**Text shown**
────────────────

18 reasons bringing your baby to the bar makes you the worst
So, you're now the proud owner/operator of a brand new infant human. I'm happy for you, I guess. You've decided to raise it in the city, because you want to instill a sense of worldliness from a young age, and also because you don't want to live in the suburbs yet (mostly that, actually). Not how I'd handle it, but it's your call, New Parent!
Just do me (and literally anyone else who has yet to seek out and accept the burden of offspring) a favor, and don't bring your f*%#ing baby to the bar. Or brunch. Or anywhere else people without babies tend to congregate & drink. Contrary to what you may have heard about "rules", it's unacceptable under any circumstance.
Mommy bloggers & Cool Dads™ of Park Slope, South End, Noe Valley, Bucktown, Los Feliz, and whichever other once-fun neighborhoods around the country you've colonized with your boisterous brood: here are just a few reasons why your baby doesn't belong among the drinking public.
That thing is loud.
Blood-curdlingly, hellishly, piercingly loud. Screeches of joy, howls of discontent, screams at impossible decibel levels for no reason at all -- your baby is a one-stop shop for aural agony.
Having spent all of your time around this deafening creature, you've adapted your own volume. You're now yelling at me about school districts while your child drives a hot sound-poker into my brain.
It's awkward to curse in front of it.
I've been swearing since quite literally before this thing was born. Explain to me again why I can't drop an f-bomb around it without feeling like a criminal?
I am drinking in the immediate vicinity.
When I am drinking, I often: make sudden movements! Belch malodorously! Gyrate my hips in a sexual manner to attract potential mates! Browse Craigslist for potential mates! Weep uncontrollably!
No matter how cute it is, it's not that cute.
I'm not saying your baby is ugly, I'm saying all babies are ugly. Ask me one more time whether it looks more like you or the mother, and I'm going to tell you the truth: it looks like a bald alien with fifth disease. What?! I've been drinking!
Strollers and diaper bags are treacherous obstacles.
"Oh look honey -- here's a crowded space full of people with chemically impaired balance! It's the perfect place to park this erector set on wheels, right?"
Baby food doesn't smell like food-food.
Even the street meat I'm going to crush after this has a more pleasant aroma than whatever vile puree you're cramming into its gaping maw right now.

────────────────

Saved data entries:
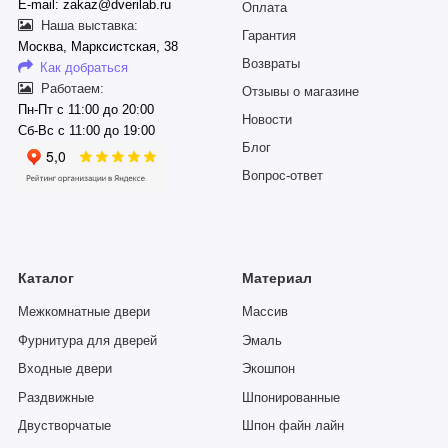
E-mail: zakaz@dverilab.ru
Оплата
Наша выставка:
Гарантия
Москва, Марксистская, 38
Возвраты
Как добраться
Работаем:
Отзывы о магазине
Пн-Пт с 11:00 до 20:00
Новости
Сб-Вс с 11:00 до 19:00
Блог
Вопрос-ответ
Каталог
Материал
Межкомнатные двери
Массив
Фурнитура для дверей
Эмаль
Входные двери
Экошпон
Раздвижные
Шпонированные
Двустворчатые
Шпон файн лайн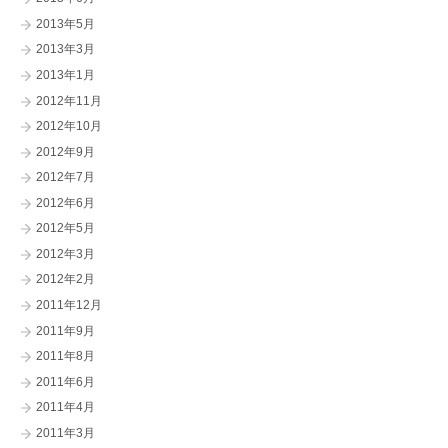
2013年5月
2013年3月
2013年1月
2012年11月
2012年10月
2012年9月
2012年7月
2012年6月
2012年5月
2012年3月
2012年2月
2011年12月
2011年9月
2011年8月
2011年6月
2011年4月
2011年3月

────────────────

**Exercise brief**
In the piece on bringing a baby to the bar, begin at the words "No matter how" and stop after "are treacherous obstacles.". Write out that stretch, swapping "ugly" for "homely". None of these saved data entries has any bearing on what comes next.

**Expected output**
No matter how cute it is, it's not that cute.
I'm not saying your baby is homely, I'm saying all babies are homely. Ask me one more time whether it looks more like you or the mother, and I'm going to tell you the truth: it looks like a bald alien with fifth disease. What?! I've been drinking!
Strollers and diaper bags are treacherous obstacles.